Improving aged care was a clear priority in Tuesday night’s budget, but GPs with older patients will likely be more affected by a document released earlier in the day: the official response to the final report from Royal Commission into Aged Care Quality and Safety.
The report contained 148 recommendations, 126 of which were accepted or accepted in principle; 12 were subject to further consideration, while six were not accepted and the government supported an alternative on the remaining four.
Major implications for general practice include the possibility of aged care accreditation and capitation, as well as the potential for antipsychotic prescribing to be restricted to certain specialties.
Five pillars will form the basis of the government’s response, supported by almost $18 billion in funding, both to be delivered over five years.
Pillar three, which covers residential aged care quality and safety, contains the most immediately relevant measure for GPs: a series of initiatives titled improving access to primary care and other health services.
Under this measure, the maximum yearly payment for practices receiving the Aged Care Access Incentive will double to $10,000 from July 1 this year.
In following years, the incentive will be expanded with new payment tiers to incentivise face-to-face visits in residential aged care facilities.
Other big-ticket reform measures include a supplement of $10 per resident per day, a requirement for aged care residents to receive a minimum 200 minutes per day of face-to-face care and the creation of a new Aged Care Act.
According to Grattan Institute healthcare economist Professor Stephen Duckett, the content of the new act will be a litmus test revealing the government’s priorities in the reform.

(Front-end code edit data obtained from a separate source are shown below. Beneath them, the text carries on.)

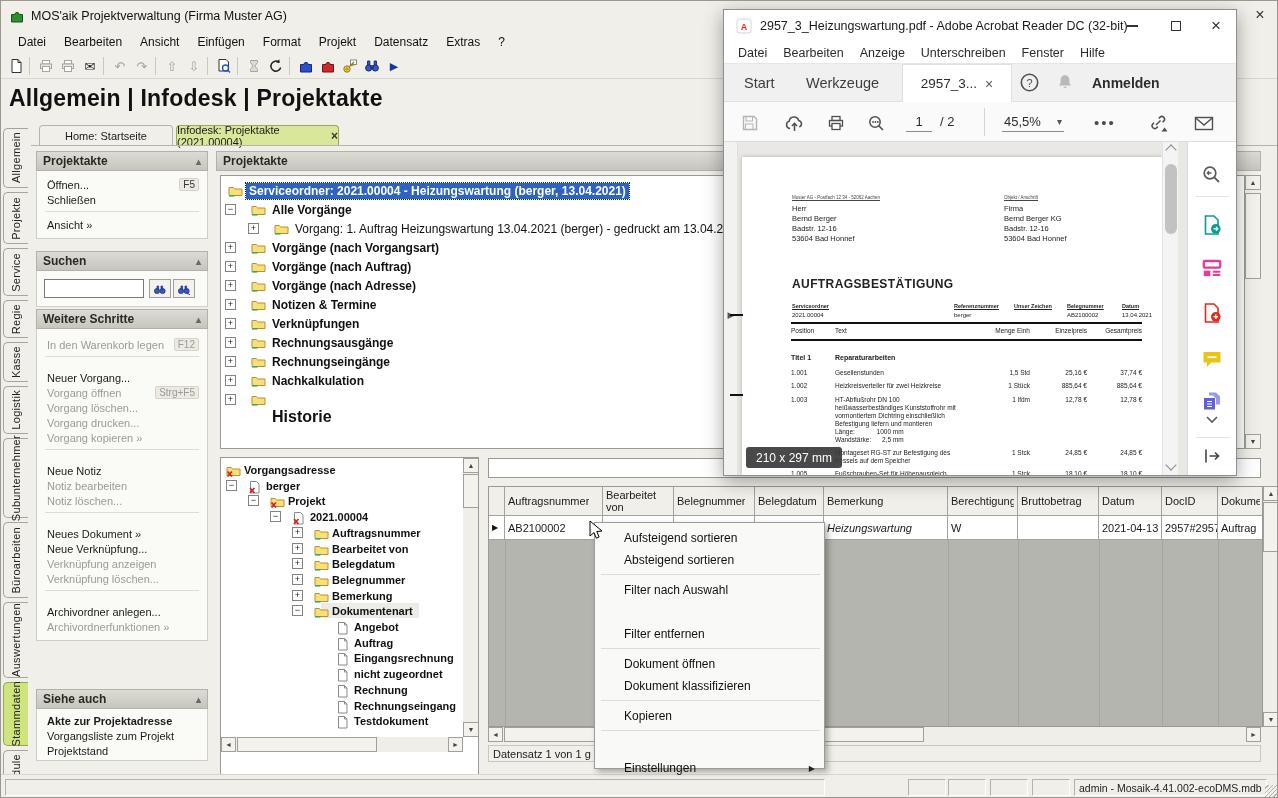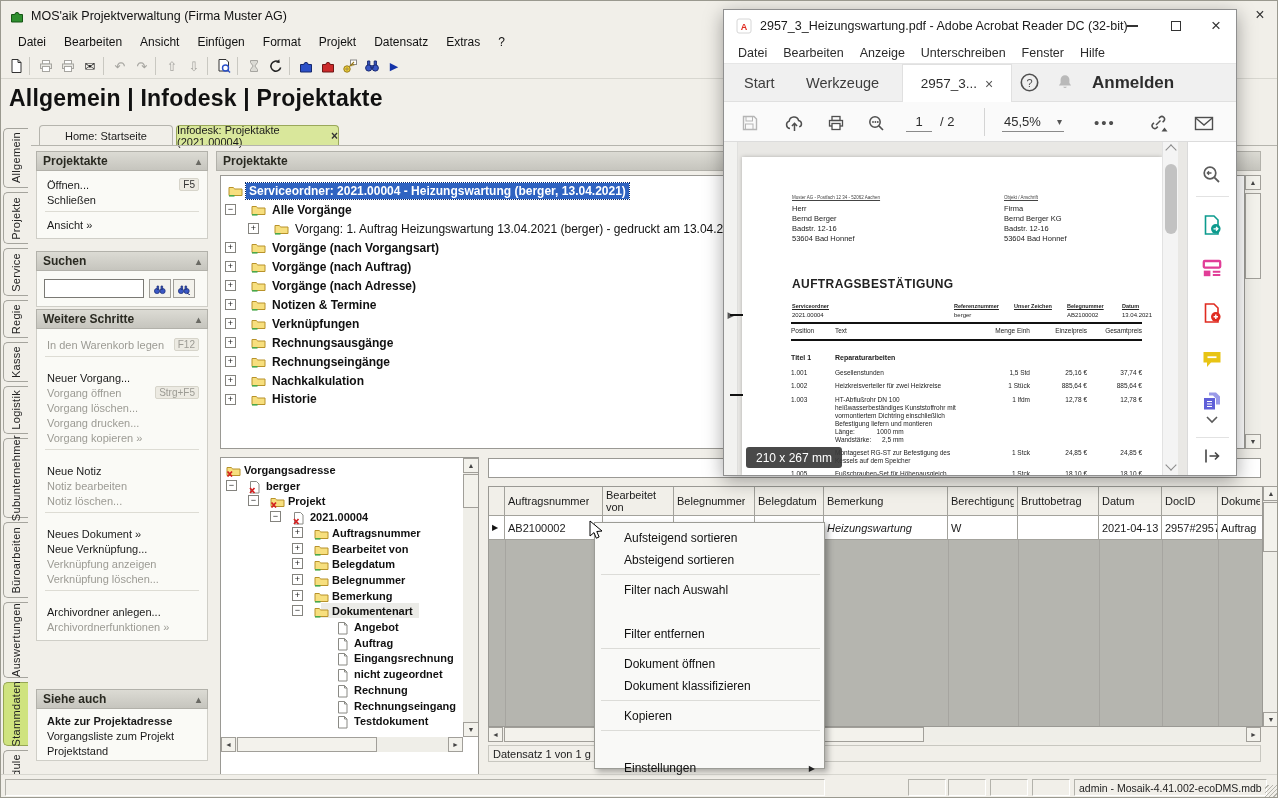--- a/index.html
+++ b/index.html
@@ -755,7 +755,7 @@
             <path d="M9 2.2a4.4 4.4 0 0 1 4.4 4.4V10l1.7 2.5H2.9L4.6 10V6.6A4.4 4.4 0 0 1 9 2.2z" fill="#b9b9b9"></path>
             <path d="M7.2 13.8a1.9 1.9 0 0 0 3.6 0z" fill="#b9b9b9"></path>
           </svg></div>
-        <div style="position: absolute; left: 368px; top: 0px; height: 38px; display: flex; align-items: center; font-size: 17px; font-weight: bold; color: rgb(45, 45, 45);">Anmelden</div>
+        <div style="position: absolute; left: 368px; top: 0px; height: 38px; display: flex; align-items: center; font-size: 14px; font-weight: bold; color: rgb(45, 45, 45);">Anmelden</div>
       </div>
       <div style="position: absolute; left: 0px; top: 92px; width: 512px; height: 40px; background: rgb(250, 250, 250); border-bottom: 1px solid rgb(220, 220, 220);">
         <div style="position: absolute; left: 14px; top: 9px; width: 24px; height: 24px; display: flex; align-items: center; justify-content: center;">

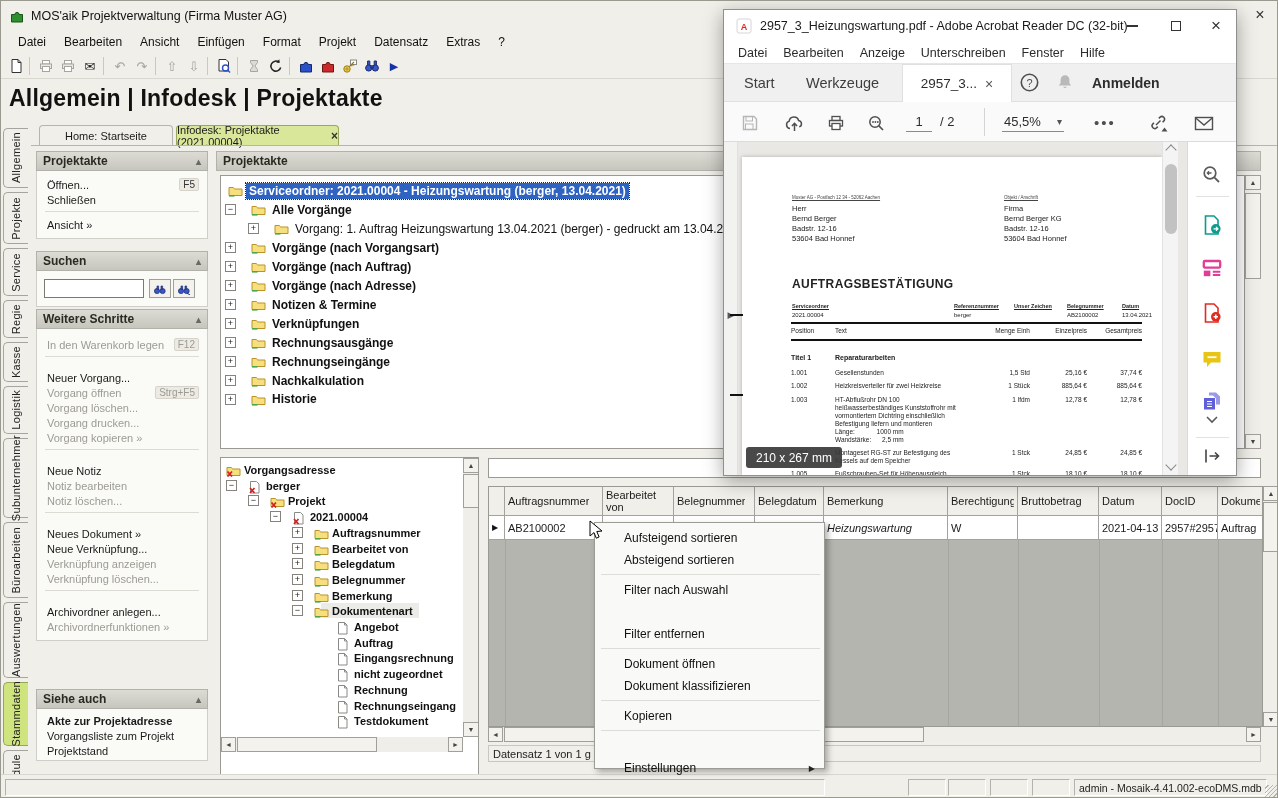--- a/index.html
+++ b/index.html
@@ -427,7 +427,7 @@
               <rect x="1" y="11" width="5.5" height="1.6" fill="#49a849"></rect>
             </svg>
           </span>
-          <span style="position: absolute; left: 44px; top: 0; padding: 1px 3px; font-size: 12px; font-weight: bold; color: rgb(17, 17, 17);">Historie</span>
+          <span style="position: absolute; left: 44px; top: 16px; padding: 1px 3px; font-size: 16px; font-weight: bold; color: rgb(17, 17, 17);">Historie</span>
         </div>
         <div class="exp" style="left: 4px; top: 218px;">+</div>
       </div>

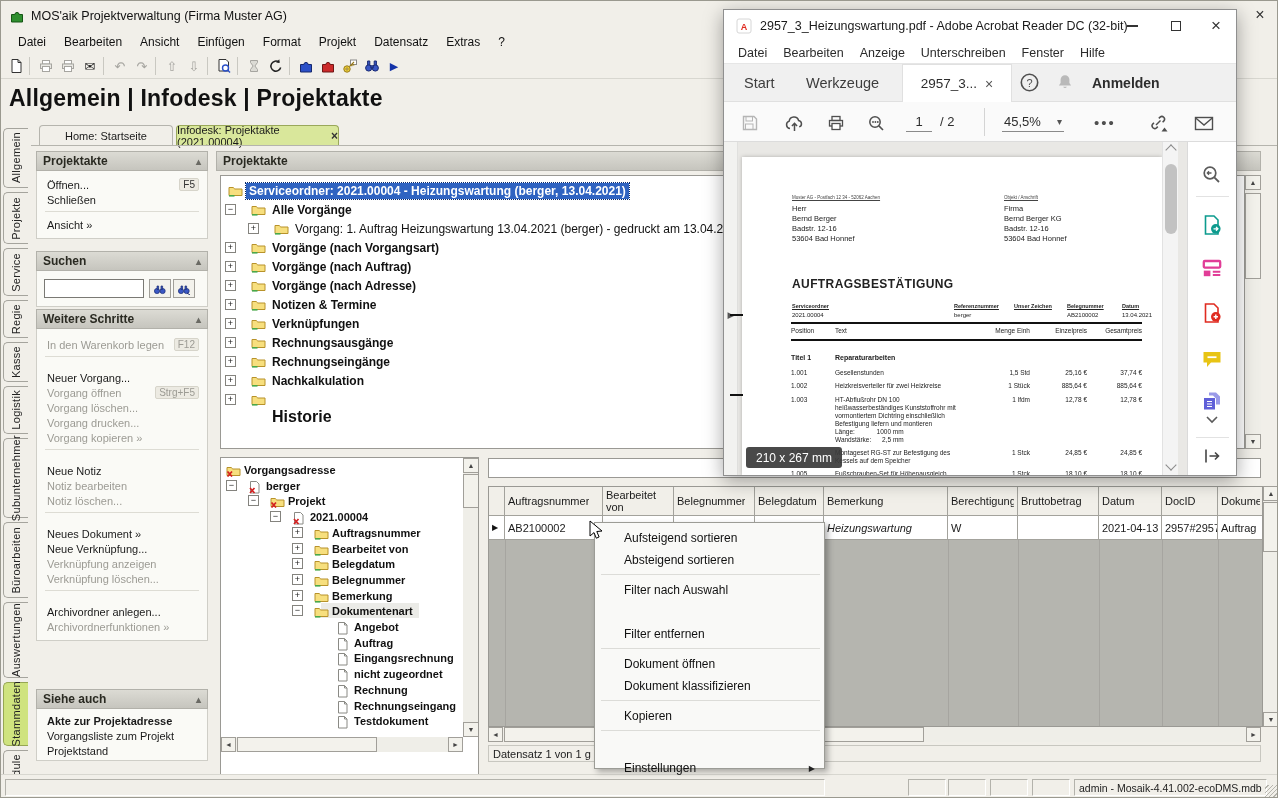--- a/index.html
+++ b/index.html
@@ -928,7 +928,7 @@
           </svg></div>
       </div>
       <div style="position: absolute; left: 22px; top: 437px; height: 21px; background: rgba(58, 58, 58, 0.92); border-radius: 3px; display: flex; align-items: center; padding: 0px 10px; z-index: 5;">
-        <div style="font-size: 12px; color: rgb(255, 255, 255); white-space: nowrap;">210 x 267 mm</div>
+        <div style="font-size: 12px; color: rgb(255, 255, 255); white-space: nowrap;">210 x 297 mm</div>
       </div>
     </div>
   <div id="context-menu" class="abs" style="left:593px;top:521px;width:231px;height:247px;background:#f9f9f7;border:1px solid #9c9c96;box-shadow:3px 3px 6px rgba(0,0,0,.3)">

“We won’t really know how the aged care system is going to be transformed until we know what the new Aged Care Act will look like,” he told The Medical Republic.
“For example, will we have enough transparency, will we have enough accountability of aged care providers?”
AMA President Dr Omar Khorshid also expressed concern over the way money will be allocated.
“We are very much agreeing with the Nursing Federation, who were saying that they’re worried the money will just be going into the sector’s for-profits, rather than actually improving care and access,” he told TMR.
The government allocated $50.7 million in the budget over four years “for systems to support the use of voluntary patient registration”, which will be known as MyGP. Funding for voluntary patient enrolment in general practice figured in the 2019 budget but it was delayed with the introduction during the pandemic of telehealth, one of its crucial components.
Supporting continuity of care is the justification for patient enrolment, with funding for this model coming from the improving access to primary care measure.
The government has also accepted the recommendation for practice accreditation in aged care.
Implementation of an accreditation program falls to the RACGP – no further detail is provided in the government response, but it appears that some practices will elect to exclusively see aged care patients in residential facilities and the community.
Another recommendation accepted in principle was the regulation of antipsychotics, which would mean only geriatricians and psychiatrists would have the power to prescribe these to aged care patients.
The Pharmaceutical Benefits Advisory Committee will make the final call on whether implementing this particular recommendation is practical.
Other recommendations directly involving GPs include a commitment to support localised referral pathways for dementia and aged care, an incoming restraint education program targeting GPs and additional funding for PHNs to link GPs with aged care or palliative care providers.
Rural and remote aged care facilities will receive one-off payments of just over $1000 per patient, as well as extra government support when the Aged Care Approvals Round program is discontinued.